▸ Your instructions
Carry on the commentary about age, experience and the recent banking failures, picking up right after its last sentence.

---------- Text ----------

David Attenborough is 97 in a month’s time. His latest broadcast of genius, Wild Isles, is typically intoxicating. Ken Bruce, a youthful 72, this morning has begun his new career on Greatest Hits Radio (and yes, I am listening as I am typing, and scored 18 and 27 on Pop Master). Last week I saw on LinkedIn a report of a meeting someone had just had with the 99 year-old Charlie Munger. His sidekick, Warren Buffett, is a mere 92.
These are just some casual observations that experience, possibly, still has a certain merit in life. There are virtues in having been around the block a few times, having seen water pass under innumerable bridges, having been there and seen that, a graduate from the university of hard knocks.
I was searching the omniscient tinterweb for synonyms to assist my list of descriptions of ‘experience’. One of the more prominent and, may I say, less helpful websites suggested that I should contemplate using the following: ancient, antediluvian, antiquated, gray (sic), shot, creaky, moth-eaten, over the hill, passé, senescent and worse for wear. I have of course been selective in my choices, but there is a certain something that those of us who are moth-eaten and antiquated can bring to the understanding of the incessant madness that drives day-to-day financial markets.
Whilst I was improving my first-hand experience of winter sunshine last month, apparently there was a banking crisis. I know this, because I read it. Apparently Nessie has been seen again as well, but if I went to Loch Ness I am not completely sure that I would be able to corroborate that. Equally, as I scan the world around East Cornwall, so I am unable to see the financial institutions of the world crumbling around me. It was a little different in 2008. It is a fact of Planet Earth that bad businesses go bust from time to time. There is nothing in the rules of Planet Earth that says banks have to be sensible, well run and prudent institutions. Indeed, the very concept is probably causing widespread mirth. What we had was the coincidence of a couple of very silly American banks and one notoriously mismanaged Swiss one going belly up at the same time.

---------- Records provided ----------

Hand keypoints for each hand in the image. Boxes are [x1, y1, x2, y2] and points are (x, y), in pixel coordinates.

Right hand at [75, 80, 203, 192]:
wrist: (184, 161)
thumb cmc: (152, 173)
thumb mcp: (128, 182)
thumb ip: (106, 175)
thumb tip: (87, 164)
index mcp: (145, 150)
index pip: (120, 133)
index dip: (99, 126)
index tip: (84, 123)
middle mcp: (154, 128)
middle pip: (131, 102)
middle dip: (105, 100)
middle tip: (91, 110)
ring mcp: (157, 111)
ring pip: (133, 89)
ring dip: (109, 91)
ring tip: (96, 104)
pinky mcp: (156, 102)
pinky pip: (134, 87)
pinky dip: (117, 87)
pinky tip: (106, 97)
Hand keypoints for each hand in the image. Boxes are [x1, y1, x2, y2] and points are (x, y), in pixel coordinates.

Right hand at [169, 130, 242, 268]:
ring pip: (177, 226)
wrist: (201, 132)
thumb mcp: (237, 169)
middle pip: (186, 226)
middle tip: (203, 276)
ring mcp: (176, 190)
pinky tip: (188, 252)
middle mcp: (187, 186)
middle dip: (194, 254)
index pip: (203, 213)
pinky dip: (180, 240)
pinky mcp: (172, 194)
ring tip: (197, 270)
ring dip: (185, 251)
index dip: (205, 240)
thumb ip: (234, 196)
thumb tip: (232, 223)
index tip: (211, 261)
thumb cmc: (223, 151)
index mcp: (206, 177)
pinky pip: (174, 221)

----------
---------- Records provided ----------

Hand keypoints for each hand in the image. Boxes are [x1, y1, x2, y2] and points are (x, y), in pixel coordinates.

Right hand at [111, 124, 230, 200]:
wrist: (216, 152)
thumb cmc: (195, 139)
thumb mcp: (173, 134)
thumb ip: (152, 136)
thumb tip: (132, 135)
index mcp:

----------
---------- Records provided ----------

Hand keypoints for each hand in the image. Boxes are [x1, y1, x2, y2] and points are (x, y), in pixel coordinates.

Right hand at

----------

▸ Result
If we can quickly return to 2008, the great banking crisis was essentially caused by the lunacy of innumerable banks having invested money that they didn’t have into things that didn’t exist. It was not a great plan. It is an odd truism of the banking industry that everyone is the breath of a hare (sic) away from insolvency. No one has enough money to give all the depositors their cash back if they want it. The whole shooting match is shored up on that most human of emotions: trust.
But how should one judge this concept of ‘trust’. Should one do business with the cheapest, or the most trustworthy? How is that complicated if the most trustworthy is the most expensive? How should we value ‘trust’, or what Hawksmoor once called ‘sleepatnightability’? The questions of course are rhetorical.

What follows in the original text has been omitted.